Activity
Rewrite the stretch of lines from the one containing "applications based on" through the one containing "additional aspects to", changing "smart cities" to "connected cities" and leaving everything else as it is. Give only those lines.

*** Begin section ***

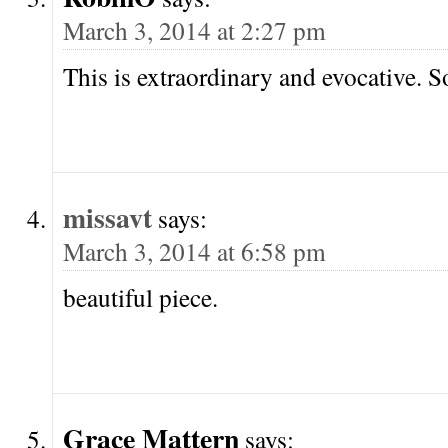
March 3, 2014 at 2:27 pm
This is extraordinary and evocative. So
missavt
says:
March 3, 2014 at 6:58 pm
beautiful piece.
Grace Mattern
says:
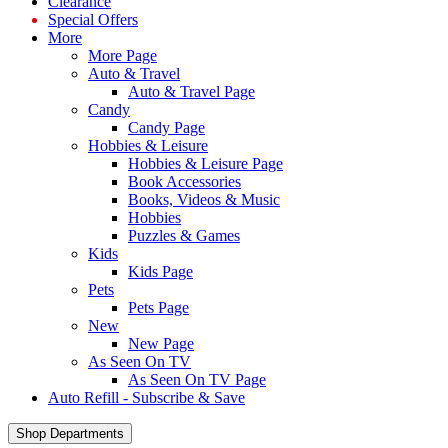
Clearance
Special Offers
More
More Page
Auto & Travel
Auto & Travel Page
Candy
Candy Page
Hobbies & Leisure
Hobbies & Leisure Page
Book Accessories
Books, Videos & Music
Hobbies
Puzzles & Games
Kids
Kids Page
Pets
Pets Page
New
New Page
As Seen On TV
As Seen On TV Page
Auto Refill - Subscribe & Save
Shop Departments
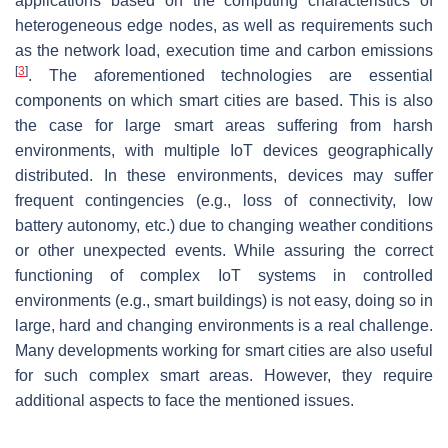
applications based on the computing characteristics of
heterogeneous edge nodes, as well as requirements such
as the network load, execution time and carbon emissions
[
3
]
. The aforementioned technologies are essential
components on which smart cities are based. This is also
the case for large smart areas suffering from harsh
environments, with multiple IoT devices geographically
distributed. In these environments, devices may suffer
frequent contingencies (e.g., loss of connectivity, low
battery autonomy, etc.) due to changing weather conditions
or other unexpected events. While assuring the correct
functioning of complex IoT systems in controlled
environments (e.g., smart buildings) is not easy, doing so in
large, hard and changing environments is a real challenge.
Many developments working for smart cities are also useful
for such complex smart areas. However, they require
additional aspects to face the mentioned issues.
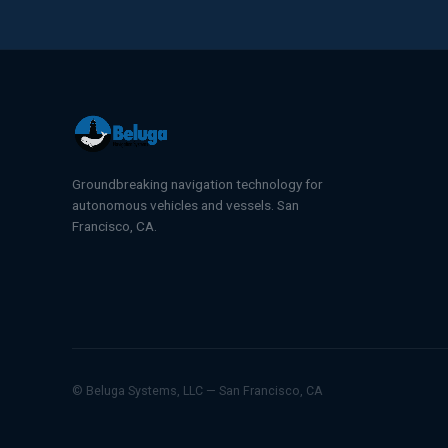
Groundbreaking navigation technology for
autonomous vehicles and vessels. San
Francisco, CA.
© Beluga Systems, LLC — San Francisco, CA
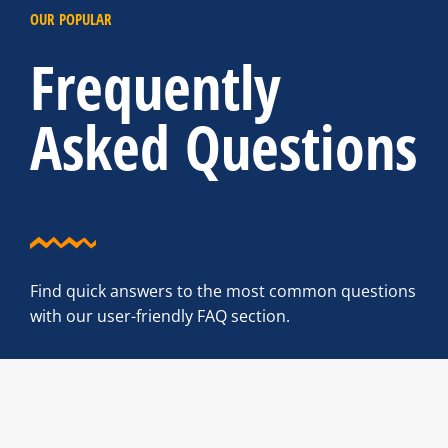
OUR POPULAR
Frequently
Asked Questions
Find quick answers to the most common questions
with our user-friendly FAQ section.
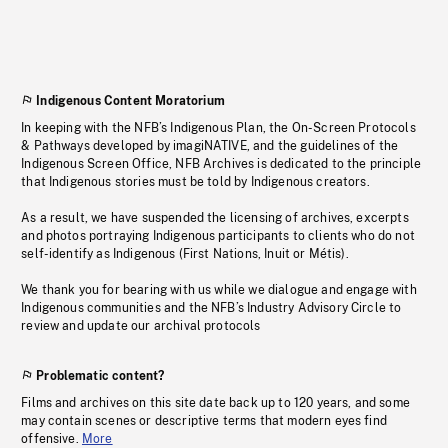
Indigenous Content Moratorium
In keeping with the NFB’s Indigenous Plan, the On-Screen Protocols
& Pathways developed by imagiNATIVE, and the guidelines of the
Indigenous Screen Office, NFB Archives is dedicated to the principle
that Indigenous stories must be told by Indigenous creators.
As a result, we have suspended the licensing of archives, excerpts
and photos portraying Indigenous participants to clients who do not
self-identify as Indigenous (First Nations, Inuit or Métis).
We thank you for bearing with us while we dialogue and engage with
Indigenous communities and the NFB’s Industry Advisory Circle to
review and update our archival protocols
Problematic content?
Films and archives on this site date back up to 120 years, and some
may contain scenes or descriptive terms that modern eyes find
offensive.
More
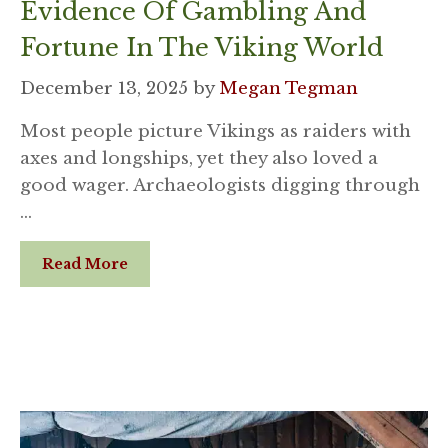
Evidence Of Gambling And
Fortune In The Viking World
December 13, 2025
by
Megan Tegman
Most people picture Vikings as raiders with
axes and longships, yet they also loved a
good wager. Archaeologists digging through
…
Read More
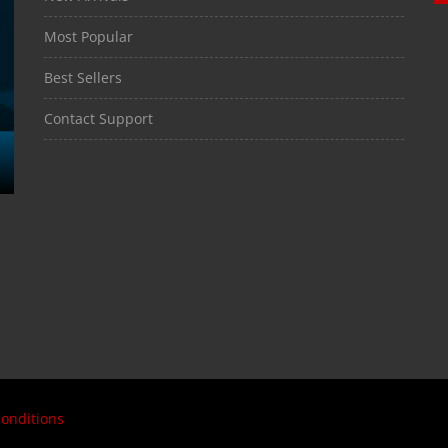
Most Popular
Best Sellers
Contact Support
onditions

*** End section ***

Response to this task
applications based on the computing characteristics of
heterogeneous edge nodes, as well as requirements such
as the network load, execution time and carbon emissions
[
3
]
. The aforementioned technologies are essential
components on which connected cities are based. This is also
the case for large smart areas suffering from harsh
environments, with multiple IoT devices geographically
distributed. In these environments, devices may suffer
frequent contingencies (e.g., loss of connectivity, low
battery autonomy, etc.) due to changing weather conditions
or other unexpected events. While assuring the correct
functioning of complex IoT systems in controlled
environments (e.g., smart buildings) is not easy, doing so in
large, hard and changing environments is a real challenge.
Many developments working for connected cities are also useful
for such complex smart areas. However, they require
additional aspects to face the mentioned issues.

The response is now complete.